═════ Data
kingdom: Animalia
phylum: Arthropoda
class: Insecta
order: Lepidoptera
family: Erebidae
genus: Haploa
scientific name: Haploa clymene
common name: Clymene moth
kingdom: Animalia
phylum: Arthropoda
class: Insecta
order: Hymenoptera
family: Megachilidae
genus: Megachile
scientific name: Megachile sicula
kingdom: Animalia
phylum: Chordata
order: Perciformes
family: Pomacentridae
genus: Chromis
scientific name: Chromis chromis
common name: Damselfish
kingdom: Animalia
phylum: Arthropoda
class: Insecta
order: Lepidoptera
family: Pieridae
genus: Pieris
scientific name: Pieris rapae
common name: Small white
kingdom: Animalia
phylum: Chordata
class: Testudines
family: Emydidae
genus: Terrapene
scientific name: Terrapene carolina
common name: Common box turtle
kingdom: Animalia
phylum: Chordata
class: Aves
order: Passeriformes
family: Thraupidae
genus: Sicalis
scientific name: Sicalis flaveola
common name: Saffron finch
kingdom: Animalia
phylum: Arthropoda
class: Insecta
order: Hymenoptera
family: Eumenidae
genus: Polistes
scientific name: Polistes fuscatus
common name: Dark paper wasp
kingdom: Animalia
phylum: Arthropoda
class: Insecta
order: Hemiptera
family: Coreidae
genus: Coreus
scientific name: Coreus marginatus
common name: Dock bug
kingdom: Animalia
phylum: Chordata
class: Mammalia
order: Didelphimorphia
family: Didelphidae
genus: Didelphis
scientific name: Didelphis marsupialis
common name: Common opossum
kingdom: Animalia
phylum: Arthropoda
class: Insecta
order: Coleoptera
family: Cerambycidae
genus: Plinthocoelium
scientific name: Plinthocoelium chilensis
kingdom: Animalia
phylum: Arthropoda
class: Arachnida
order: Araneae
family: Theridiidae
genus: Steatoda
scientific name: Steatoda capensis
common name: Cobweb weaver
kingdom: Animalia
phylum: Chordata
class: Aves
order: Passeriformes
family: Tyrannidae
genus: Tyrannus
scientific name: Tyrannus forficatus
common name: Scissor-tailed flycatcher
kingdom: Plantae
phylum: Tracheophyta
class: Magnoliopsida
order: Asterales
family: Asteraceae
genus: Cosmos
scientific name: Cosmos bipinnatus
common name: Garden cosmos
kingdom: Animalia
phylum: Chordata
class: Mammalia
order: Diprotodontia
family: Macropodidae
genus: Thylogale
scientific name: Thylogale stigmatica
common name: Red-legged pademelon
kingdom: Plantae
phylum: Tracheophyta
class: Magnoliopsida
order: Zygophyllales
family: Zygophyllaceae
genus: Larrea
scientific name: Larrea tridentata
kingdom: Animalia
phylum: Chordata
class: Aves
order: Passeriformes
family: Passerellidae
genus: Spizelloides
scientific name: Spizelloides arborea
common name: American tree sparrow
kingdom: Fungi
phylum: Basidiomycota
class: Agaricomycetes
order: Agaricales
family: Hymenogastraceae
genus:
══════════
- _What the task asks_: Can you repeat every line of the items above, word for word and in the same order?

- _Output for this exercise_:
kingdom: Animalia
phylum: Arthropoda
class: Insecta
order: Lepidoptera
family: Erebidae
genus: Haploa
scientific name: Haploa clymene
common name: Clymene moth
kingdom: Animalia
phylum: Arthropoda
class: Insecta
order: Hymenoptera
family: Megachilidae
genus: Megachile
scientific name: Megachile sicula
kingdom: Animalia
phylum: Chordata
order: Perciformes
family: Pomacentridae
genus: Chromis
scientific name: Chromis chromis
common name: Damselfish
kingdom: Animalia
phylum: Arthropoda
class: Insecta
order: Lepidoptera
family: Pieridae
genus: Pieris
scientific name: Pieris rapae
common name: Small white
kingdom: Animalia
phylum: Chordata
class: Testudines
family: Emydidae
genus: Terrapene
scientific name: Terrapene carolina
common name: Common box turtle
kingdom: Animalia
phylum: Chordata
class: Aves
order: Passeriformes
family: Thraupidae
genus: Sicalis
scientific name: Sicalis flaveola
common name: Saffron finch
kingdom: Animalia
phylum: Arthropoda
class: Insecta
order: Hymenoptera
family: Eumenidae
genus: Polistes
scientific name: Polistes fuscatus
common name: Dark paper wasp
kingdom: Animalia
phylum: Arthropoda
class: Insecta
order: Hemiptera
family: Coreidae
genus: Coreus
scientific name: Coreus marginatus
common name: Dock bug
kingdom: Animalia
phylum: Chordata
class: Mammalia
order: Didelphimorphia
family: Didelphidae
genus: Didelphis
scientific name: Didelphis marsupialis
common name: Common opossum
kingdom: Animalia
phylum: Arthropoda
class: Insecta
order: Coleoptera
family: Cerambycidae
genus: Plinthocoelium
scientific name: Plinthocoelium chilensis
kingdom: Animalia
phylum: Arthropoda
class: Arachnida
order: Araneae
family: Theridiidae
genus: Steatoda
scientific name: Steatoda capensis
common name: Cobweb weaver
kingdom: Animalia
phylum: Chordata
class: Aves
order: Passeriformes
family: Tyrannidae
genus: Tyrannus
scientific name: Tyrannus forficatus
common name: Scissor-tailed flycatcher
kingdom: Plantae
phylum: Tracheophyta
class: Magnoliopsida
order: Asterales
family: Asteraceae
genus: Cosmos
scientific name: Cosmos bipinnatus
common name: Garden cosmos
kingdom: Animalia
phylum: Chordata
class: Mammalia
order: Diprotodontia
family: Macropodidae
genus: Thylogale
scientific name: Thylogale stigmatica
common name: Red-legged pademelon
kingdom: Plantae
phylum: Tracheophyta
class: Magnoliopsida
order: Zygophyllales
family: Zygophyllaceae
genus: Larrea
scientific name: Larrea tridentata
kingdom: Animalia
phylum: Chordata
class: Aves
order: Passeriformes
family: Passerellidae
genus: Spizelloides
scientific name: Spizelloides arborea
common name: American tree sparrow
kingdom: Fungi
phylum: Basidiomycota
class: Agaricomycetes
order: Agaricales
family: Hymenogastraceae
genus:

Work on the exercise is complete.